275.La Constitution garantit à chaque nation, nationalité et peuple d’Éthiopie, dont les nationalités minoritaires, le droit inconditionnel à l’autodétermination, y compris le droit à la sécession. La Constitution reconnaît à chaque nation, nationalité et peuple d’Éthiopie, dont les nationalités minoritaires, le droit de parler, d’écrire et de développer sa propre langue, d’exprimer, de développer et promouvoir sa culture et de préserver son histoire. Une nationalité minoritaire jouit du droit constitutionnel à l’autogouvernement intégral, qui couvre le droit de créer des institutions gouvernementales sur le territoire qu’elle peuple et d’avoir une représentation équitable dans le gouvernement de l’État régional et celui de la Fédération.
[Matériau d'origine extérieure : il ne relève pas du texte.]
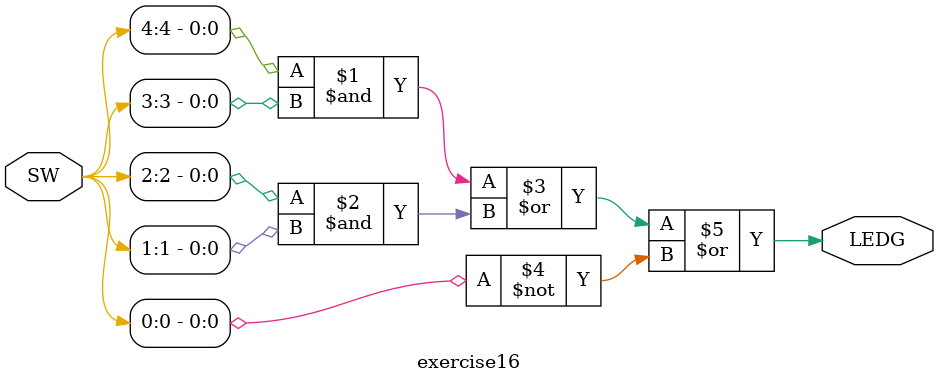
<source format=sv>
module exercise16(
		input  logic [4:0] SW,
      output logic [7:7] LEDG
);
	assign LEDG[7] = (SW[4] & SW[3]) | (SW[2] & SW[1]) | (~SW[0]);
endmodule
</source>
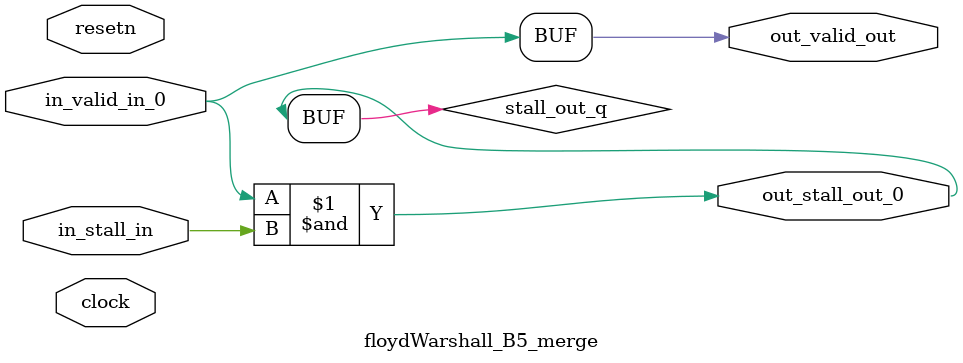
<source format=sv>



(* altera_attribute = "-name AUTO_SHIFT_REGISTER_RECOGNITION OFF; -name MESSAGE_DISABLE 10036; -name MESSAGE_DISABLE 10037; -name MESSAGE_DISABLE 14130; -name MESSAGE_DISABLE 14320; -name MESSAGE_DISABLE 15400; -name MESSAGE_DISABLE 14130; -name MESSAGE_DISABLE 10036; -name MESSAGE_DISABLE 12020; -name MESSAGE_DISABLE 12030; -name MESSAGE_DISABLE 12010; -name MESSAGE_DISABLE 12110; -name MESSAGE_DISABLE 14320; -name MESSAGE_DISABLE 13410; -name MESSAGE_DISABLE 113007; -name MESSAGE_DISABLE 10958" *)
module floydWarshall_B5_merge (
    input wire [0:0] in_stall_in,
    input wire [0:0] in_valid_in_0,
    output wire [0:0] out_stall_out_0,
    output wire [0:0] out_valid_out,
    input wire clock,
    input wire resetn
    );

    wire [0:0] stall_out_q;


    // stall_out(LOGICAL,6)
    assign stall_out_q = in_valid_in_0 & in_stall_in;

    // out_stall_out_0(GPOUT,4)
    assign out_stall_out_0 = stall_out_q;

    // out_valid_out(GPOUT,5)
    assign out_valid_out = in_valid_in_0;

endmodule

</source>
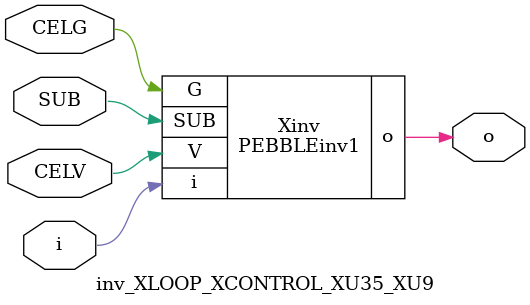
<source format=v>



module PEBBLEinv1 ( o, G, SUB, V, i );

  input V;
  input i;
  input G;
  output o;
  input SUB;
endmodule

//Celera Confidential Do Not Copy inv_XLOOP_XCONTROL_XU35_XU9
//Celera Confidential Symbol Generator
//5V Inverter
module inv_XLOOP_XCONTROL_XU35_XU9 (CELV,CELG,i,o,SUB);
input CELV;
input CELG;
input i;
input SUB;
output o;

//Celera Confidential Do Not Copy inv
PEBBLEinv1 Xinv(
.V (CELV),
.i (i),
.o (o),
.SUB (SUB),
.G (CELG)
);
//,diesize,PEBBLEinv1

//Celera Confidential Do Not Copy Module End
//Celera Schematic Generator
endmodule

</source>
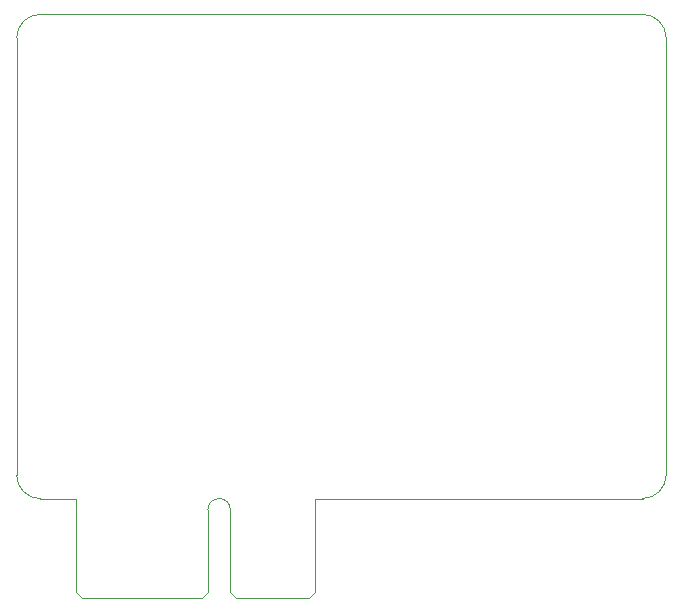
<source format=gbr>
G04 #@! TF.GenerationSoftware,KiCad,Pcbnew,(5.1.5)-3*
G04 #@! TF.CreationDate,2020-03-14T23:44:40+00:00*
G04 #@! TF.ProjectId,VC-01 Card,56432d30-3120-4436-9172-642e6b696361,DRAFT WIP*
G04 #@! TF.SameCoordinates,Original*
G04 #@! TF.FileFunction,Profile,NP*
%FSLAX46Y46*%
G04 Gerber Fmt 4.6, Leading zero omitted, Abs format (unit mm)*
G04 Created by KiCad (PCBNEW (5.1.5)-3) date 2020-03-14 23:44:40*
%MOMM*%
%LPD*%
G04 APERTURE LIST*
%ADD10C,0.050000*%
%ADD11C,0.100000*%
G04 APERTURE END LIST*
D10*
X177000000Y-98200000D02*
G75*
G02X179000000Y-100200000I0J-2000000D01*
G01*
X179000000Y-137200000D02*
G75*
G02X177000000Y-139200000I-2000000J0D01*
G01*
X126000000Y-139200000D02*
G75*
G02X124000000Y-137200000I0J2000000D01*
G01*
X124000000Y-100200000D02*
G75*
G02X126000000Y-98200000I2000000J0D01*
G01*
X177000000Y-139200000D02*
X149300000Y-139200000D01*
X179000000Y-100200000D02*
X179000000Y-137200000D01*
X126000000Y-98200000D02*
X177000000Y-98200000D01*
X124000000Y-137200000D02*
X124000000Y-100200000D01*
X129000000Y-139200000D02*
X126000000Y-139200000D01*
D11*
X140200000Y-140150000D02*
X140200000Y-147100000D01*
X142100000Y-140150000D02*
X142100000Y-147100000D01*
X129000000Y-139200000D02*
X129000000Y-147100000D01*
X129500000Y-147600000D02*
X139700000Y-147600000D01*
X149300000Y-139200000D02*
X149300000Y-147100000D01*
X142600000Y-147600000D02*
X148800000Y-147600000D01*
X129000000Y-147100000D02*
X129500000Y-147600000D01*
X140200000Y-147100000D02*
X139700000Y-147600000D01*
X142100000Y-147100000D02*
X142600000Y-147600000D01*
X149300000Y-147100000D02*
X148800000Y-147600000D01*
X140200000Y-140150000D02*
G75*
G02X142100000Y-140150000I950000J0D01*
G01*
M02*

</source>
276.Les nationalités minoritaires jouissent, dans l’ensemble, de tous les droits que la Constitution reconnaît aux nations, nationalités et peuples.

277.La Constitution dispose que dans chaque circonscription électorale les membres de la Chambre des représentants des peuples sont élus au scrutin majoritaire. Des dispositions légales doivent être prises pour assurer une représentation spéciale aux nationalités et peuples minoritaires. Le nombre des membres de la Chambre ne doit pas dépasser 550, eu égard au chiffre de la population et à la représentation spéciale des nationalités et peuples minoritaires. Les nationalités et peuples minoritaires doivent avoir au moins 20 sièges. Selon le Conseil électoral national, 22 sièges de la Chambre des représentants des peuples ont été remportés par des membres de minorités nationales lors des élections de mai 2005.

278.Chaque nation, nationalité ou peuple, dont les minorités nationales, doit être représenté par au moins un membre à la Chambre de la Fédération. La constitution de certains États régionaux garantit une représentation spéciale aux nationalités et peuples minoritaires dans leur Conseil d’État. Ces dispositions permettent aux minorités nationales de promouvoir et protéger leurs droits et de faire valoir leurs intérêts dans le processus législatif et l’interprétation de la Constitution.